Stored items
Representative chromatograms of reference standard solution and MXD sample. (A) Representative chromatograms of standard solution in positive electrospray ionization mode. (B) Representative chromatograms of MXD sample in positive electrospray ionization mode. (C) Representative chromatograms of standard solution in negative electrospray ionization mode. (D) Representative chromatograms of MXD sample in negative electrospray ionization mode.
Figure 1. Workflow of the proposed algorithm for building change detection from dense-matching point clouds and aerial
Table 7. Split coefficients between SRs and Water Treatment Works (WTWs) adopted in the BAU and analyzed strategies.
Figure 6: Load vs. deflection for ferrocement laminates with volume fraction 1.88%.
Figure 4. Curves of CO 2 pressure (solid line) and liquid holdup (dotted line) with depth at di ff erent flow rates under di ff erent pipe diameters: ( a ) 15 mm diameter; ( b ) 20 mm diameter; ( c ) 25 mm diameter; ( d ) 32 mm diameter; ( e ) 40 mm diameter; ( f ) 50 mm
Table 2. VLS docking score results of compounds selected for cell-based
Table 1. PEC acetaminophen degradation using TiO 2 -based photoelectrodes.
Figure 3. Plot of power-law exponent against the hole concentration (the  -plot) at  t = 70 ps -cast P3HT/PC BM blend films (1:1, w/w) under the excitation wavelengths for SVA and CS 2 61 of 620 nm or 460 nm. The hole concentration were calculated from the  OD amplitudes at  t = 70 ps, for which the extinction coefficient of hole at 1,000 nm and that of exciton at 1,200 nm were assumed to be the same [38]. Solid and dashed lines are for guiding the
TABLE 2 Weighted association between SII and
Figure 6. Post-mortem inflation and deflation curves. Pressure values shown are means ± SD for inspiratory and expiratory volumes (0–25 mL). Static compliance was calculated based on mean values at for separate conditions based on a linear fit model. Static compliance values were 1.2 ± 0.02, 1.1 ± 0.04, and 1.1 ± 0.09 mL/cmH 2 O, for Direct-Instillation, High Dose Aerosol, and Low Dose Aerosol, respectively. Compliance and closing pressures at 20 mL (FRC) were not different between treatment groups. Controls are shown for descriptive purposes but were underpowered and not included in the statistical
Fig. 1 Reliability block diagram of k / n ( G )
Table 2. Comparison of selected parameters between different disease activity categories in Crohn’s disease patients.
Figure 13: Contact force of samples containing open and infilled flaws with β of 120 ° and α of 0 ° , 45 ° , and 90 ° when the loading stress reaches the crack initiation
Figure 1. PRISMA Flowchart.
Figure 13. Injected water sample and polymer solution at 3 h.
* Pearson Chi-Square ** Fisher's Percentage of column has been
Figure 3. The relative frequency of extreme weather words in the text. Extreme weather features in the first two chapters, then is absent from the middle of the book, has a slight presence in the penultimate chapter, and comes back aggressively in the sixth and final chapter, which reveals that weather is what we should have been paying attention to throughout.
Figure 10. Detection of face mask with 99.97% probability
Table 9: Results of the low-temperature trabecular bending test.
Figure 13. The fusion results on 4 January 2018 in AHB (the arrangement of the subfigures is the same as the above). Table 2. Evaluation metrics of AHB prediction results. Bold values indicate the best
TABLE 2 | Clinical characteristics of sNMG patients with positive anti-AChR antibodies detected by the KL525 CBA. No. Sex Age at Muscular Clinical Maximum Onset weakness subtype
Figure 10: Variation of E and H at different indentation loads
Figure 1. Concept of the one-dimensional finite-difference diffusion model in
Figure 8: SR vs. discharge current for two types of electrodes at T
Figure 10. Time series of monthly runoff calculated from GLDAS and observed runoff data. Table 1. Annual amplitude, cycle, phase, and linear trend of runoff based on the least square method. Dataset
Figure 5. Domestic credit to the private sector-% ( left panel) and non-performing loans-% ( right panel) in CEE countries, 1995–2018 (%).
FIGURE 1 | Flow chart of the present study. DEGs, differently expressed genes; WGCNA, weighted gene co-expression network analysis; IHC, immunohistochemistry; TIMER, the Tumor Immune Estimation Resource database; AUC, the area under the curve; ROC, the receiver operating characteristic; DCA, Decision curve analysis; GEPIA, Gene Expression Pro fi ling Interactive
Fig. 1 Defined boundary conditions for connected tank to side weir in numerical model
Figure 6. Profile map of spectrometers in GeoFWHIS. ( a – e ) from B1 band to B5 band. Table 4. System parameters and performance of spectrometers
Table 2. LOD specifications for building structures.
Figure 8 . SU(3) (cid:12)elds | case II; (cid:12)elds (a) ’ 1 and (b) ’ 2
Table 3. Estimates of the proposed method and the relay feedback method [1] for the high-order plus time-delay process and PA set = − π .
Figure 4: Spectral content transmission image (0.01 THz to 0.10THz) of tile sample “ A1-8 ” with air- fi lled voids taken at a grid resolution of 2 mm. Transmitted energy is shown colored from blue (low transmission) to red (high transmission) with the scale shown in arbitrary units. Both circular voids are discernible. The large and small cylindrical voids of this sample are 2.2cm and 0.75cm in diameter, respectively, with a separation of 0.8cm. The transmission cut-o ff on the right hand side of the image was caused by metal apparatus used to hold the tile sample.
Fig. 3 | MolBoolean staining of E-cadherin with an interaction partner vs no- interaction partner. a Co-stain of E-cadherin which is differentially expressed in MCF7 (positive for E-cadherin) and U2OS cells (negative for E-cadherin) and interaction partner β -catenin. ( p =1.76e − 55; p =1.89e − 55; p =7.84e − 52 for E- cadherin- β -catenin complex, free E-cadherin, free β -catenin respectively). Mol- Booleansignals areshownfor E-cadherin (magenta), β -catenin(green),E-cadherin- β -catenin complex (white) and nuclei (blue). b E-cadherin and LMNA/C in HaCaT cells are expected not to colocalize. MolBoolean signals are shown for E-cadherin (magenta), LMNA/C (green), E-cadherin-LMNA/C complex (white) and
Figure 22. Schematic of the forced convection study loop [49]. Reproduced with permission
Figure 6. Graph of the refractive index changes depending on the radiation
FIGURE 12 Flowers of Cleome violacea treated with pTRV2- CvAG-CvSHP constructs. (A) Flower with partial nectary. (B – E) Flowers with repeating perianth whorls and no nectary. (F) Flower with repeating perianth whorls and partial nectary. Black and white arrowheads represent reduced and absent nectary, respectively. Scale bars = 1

| Required work |
Scan the records above for the lines holding "Figure 3. Plot" and "Fig. 1 Reliability". Transcribe those two and every line between them word for word, and no others.

| Result for this exercise |
Figure 3. Plot of power-law exponent against the hole concentration (the  -plot) at  t = 70 ps -cast P3HT/PC BM blend films (1:1, w/w) under the excitation wavelengths for SVA and CS 2 61 of 620 nm or 460 nm. The hole concentration were calculated from the  OD amplitudes at  t = 70 ps, for which the extinction coefficient of hole at 1,000 nm and that of exciton at 1,200 nm were assumed to be the same [38]. Solid and dashed lines are for guiding the
TABLE 2 Weighted association between SII and
Figure 6. Post-mortem inflation and deflation curves. Pressure values shown are means ± SD for inspiratory and expiratory volumes (0–25 mL). Static compliance was calculated based on mean values at for separate conditions based on a linear fit model. Static compliance values were 1.2 ± 0.02, 1.1 ± 0.04, and 1.1 ± 0.09 mL/cmH 2 O, for Direct-Instillation, High Dose Aerosol, and Low Dose Aerosol, respectively. Compliance and closing pressures at 20 mL (FRC) were not different between treatment groups. Controls are shown for descriptive purposes but were underpowered and not included in the statistical
Fig. 1 Reliability block diagram of k / n ( G )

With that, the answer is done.